Куры Мезесы в своем инстинкте не ошибались. Культовый объект должен быть разрушен, чтобы восстановить идею «Димаксиона».

II. Торпедо и дирижабли

В 1932 году Бакминстер Фуллер сделал простой рисунок, на котором корпус стандартного автомобиля сравнивался с лошадью и коляской. Его рисунок показывал, что у обоих транспортных средств практически одна и та же геометрия. Кузов и салон автомобиля представляли собой два прямоугольника, более или менее соответствующие лошади с высокой каретой, в которую она запряжена. Решетка радиатора и лобовое стекло были практически вертикальными. Поток воздуха в такой конструкции вообще никак не учитывался.

Всю свою жизнь Бакминстер Фуллер размышлял об этом сходстве, неизменно упоминая о нем в публичных лекциях и регулярно поражая им воображение доверчивых биографов[10 - «Фуллер понимал, что дизайн кузова автомобиля 1932 года представлял собой лишь незначительный прогресс в сравнении с теми конными колясками, для которых сопротивление воздуха никогда не становилось фактором их замедления, но лишь из-за их крайней медленности», – писал Роберт Маркс в «Димаксион-мире Роберта Фуллера», биографии 1960 года, созданной в тесном сотрудничестве с самим Фуллером. Спустя почти тридцать лет, в 1989 году, ученик Фуллера Ллойд Стивен Сайден пошел еще дальше в книге «Бакминстер Фуллер, оценка», заявив, что «автомобили [в начале 1930-х] все еще считались безлошадными повозками, и форма коробки, свойственная каретам, продержалась вплоть до 1940-х годов».]. Если лодки и самолеты имели обтекаемую форму, которая проектировалась специально для максимальной эффективности, то, как подчеркивал Фуллер, автомобиль был все еще связан со своим конным прошлым, которое изобретатель собирался преодолеть, исключительно в одиночку, придумав свой «Димаксион».

Он себя обманывал. Столько, сколько вообще существуют автомобили, инженеры всегда интересовались сопротивлением воздуха и всегда стремились уменьшить его, используя обтекаемые формы.

В авангарде этого процесса были гонщики. Фуллеру было всего четыре года, когда в 1899 году автомобиль Jamais Contente («Вечно недовольная») Камиля Женатци, представлявший собой, по сути, четырехколесную ракету с человеком наверху, стал первым наземным транспортным средством, скорость которого достигла мили в минуту.

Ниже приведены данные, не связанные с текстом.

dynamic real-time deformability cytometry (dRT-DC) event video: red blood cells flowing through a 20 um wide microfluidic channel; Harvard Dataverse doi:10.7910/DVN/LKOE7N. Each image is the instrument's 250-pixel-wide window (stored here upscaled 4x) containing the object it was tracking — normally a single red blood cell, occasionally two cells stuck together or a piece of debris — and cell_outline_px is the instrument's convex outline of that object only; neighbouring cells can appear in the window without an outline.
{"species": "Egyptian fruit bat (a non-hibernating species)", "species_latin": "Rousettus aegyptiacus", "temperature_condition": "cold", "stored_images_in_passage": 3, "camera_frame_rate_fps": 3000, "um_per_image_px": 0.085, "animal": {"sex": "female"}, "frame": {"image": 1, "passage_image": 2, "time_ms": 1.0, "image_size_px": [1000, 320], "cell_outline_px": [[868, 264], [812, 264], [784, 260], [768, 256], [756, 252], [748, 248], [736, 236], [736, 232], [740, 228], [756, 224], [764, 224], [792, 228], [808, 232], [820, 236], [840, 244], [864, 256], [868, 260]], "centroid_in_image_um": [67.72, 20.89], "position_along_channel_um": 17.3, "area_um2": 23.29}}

Спустя семь лет Фрэнсис и Фрилан Стенли превзошли рекорд Женатци более чем вдвое – при помощи парового автомобиля, который оказался слишком аэродинамическим: попав в выбоину, автомобиль, похожий дирижабль, оторвался от земли и пролетел сотню футов, а потом разбился, наглядно доказав, что аэродинамика полета и езды – не одно и то же.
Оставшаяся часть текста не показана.